- Developer(s): Tantalus Media Eidos Shanghai
- Publisher(s): Eidos Interactive (PAL) Square Enix (North America)
- Platform(s): Nintendo DS, Wii, Microsoft Windows
- Release: PAL: November 20, 2009; NA: February 23, 2010 (DS, Wii);
- Genre(s): Simulation
- Mode(s): Single-player

= Pony Friends 2 =

2010 video game

Pony Friends 2 is a simulation game developed by Tantalus Media and published by Eidos Interactive for Nintendo DS, Wii, and Windows PC.

==Gameplay==
Ponies can be customized by players for all aspects of their appearance, trade horses with other players, and can train their horse for competition against other players in races and "pony trick championships" if they have a Nintendo DS or Nintendo Wii through "single cart play", which allows players with only one game cartridge to play multiplayer with friends. Twelve breeds of horse are available, and each different horse created has its own personality. The Nintendo DS version allows players to use the built in microphone to talk to their horse and have it respond to their voice. Accessories can also be chosen for the horse, and custom ones can also be created.

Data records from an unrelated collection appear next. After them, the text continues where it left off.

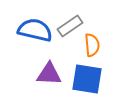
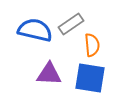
gray rectangle: moved 1 px right, 2 px up
blue square: moved 3 px right, 1 px up
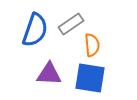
blue semicircle: rotated 96 degrees clockwise
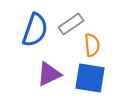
purple triangle: rotated 28 degrees counterclockwise
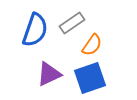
gray rectangle: moved 1 px right, 1 px up
orange semicircle: rotated 40 degrees clockwise
blue square: rotated 28 degrees counterclockwise
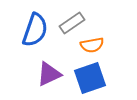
orange semicircle: rotated 45 degrees clockwise
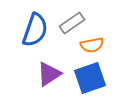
purple triangle: rotated 8 degrees counterclockwise
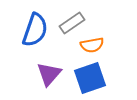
purple triangle: rotated 16 degrees counterclockwise
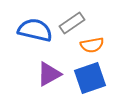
blue semicircle: rotated 96 degrees counterclockwise
purple triangle: rotated 20 degrees clockwise
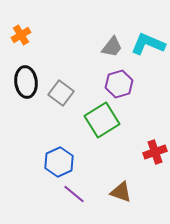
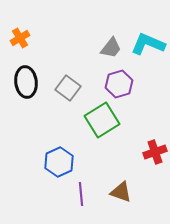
orange cross: moved 1 px left, 3 px down
gray trapezoid: moved 1 px left, 1 px down
gray square: moved 7 px right, 5 px up
purple line: moved 7 px right; rotated 45 degrees clockwise
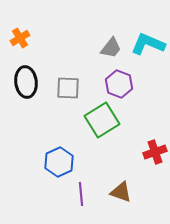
purple hexagon: rotated 24 degrees counterclockwise
gray square: rotated 35 degrees counterclockwise
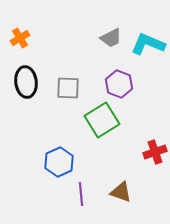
gray trapezoid: moved 10 px up; rotated 25 degrees clockwise
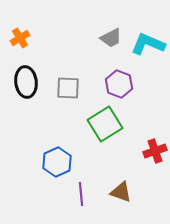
green square: moved 3 px right, 4 px down
red cross: moved 1 px up
blue hexagon: moved 2 px left
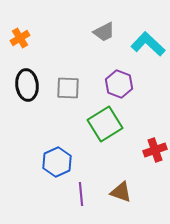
gray trapezoid: moved 7 px left, 6 px up
cyan L-shape: rotated 20 degrees clockwise
black ellipse: moved 1 px right, 3 px down
red cross: moved 1 px up
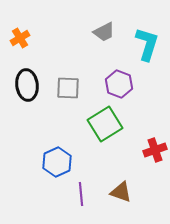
cyan L-shape: moved 1 px left; rotated 64 degrees clockwise
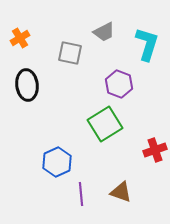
gray square: moved 2 px right, 35 px up; rotated 10 degrees clockwise
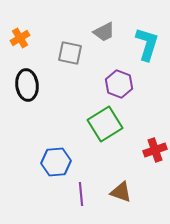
blue hexagon: moved 1 px left; rotated 20 degrees clockwise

Part of the simulation is also feeding and grooming the horse. Players can also take the horse through various landscapes and trails, take screenshots of wildlife along the way, and unlock various hidden game content.

==Development==
The original Pony Friends was published by Eidos Interactive, but after its acquisition by Square Enix, the title was published under the new owners name. The game was first announced at Gamecom 2009 in a joint Eidos-Square Enix conference. Horse riding has been improved to become more intuitive compared to the original title. Mat Bettinson, Business Development Manager for Tantalus Media, commented on an article at gamindustry.biz related to game marketing versus reviews and their influence on game sales; he stated that publisher Eidos commissioned an ad for Pony Friends 2 and was of a very high quality, despite assertions in the article that "outsiders" to the gaming industry rarely made good advertisements.

==Reception==
Digital Spy compared the game unfavorably to other titles due for Christmas 2009, saying it was a very niche game geared only toward "six year old pony fanatics", and that others would find it boring.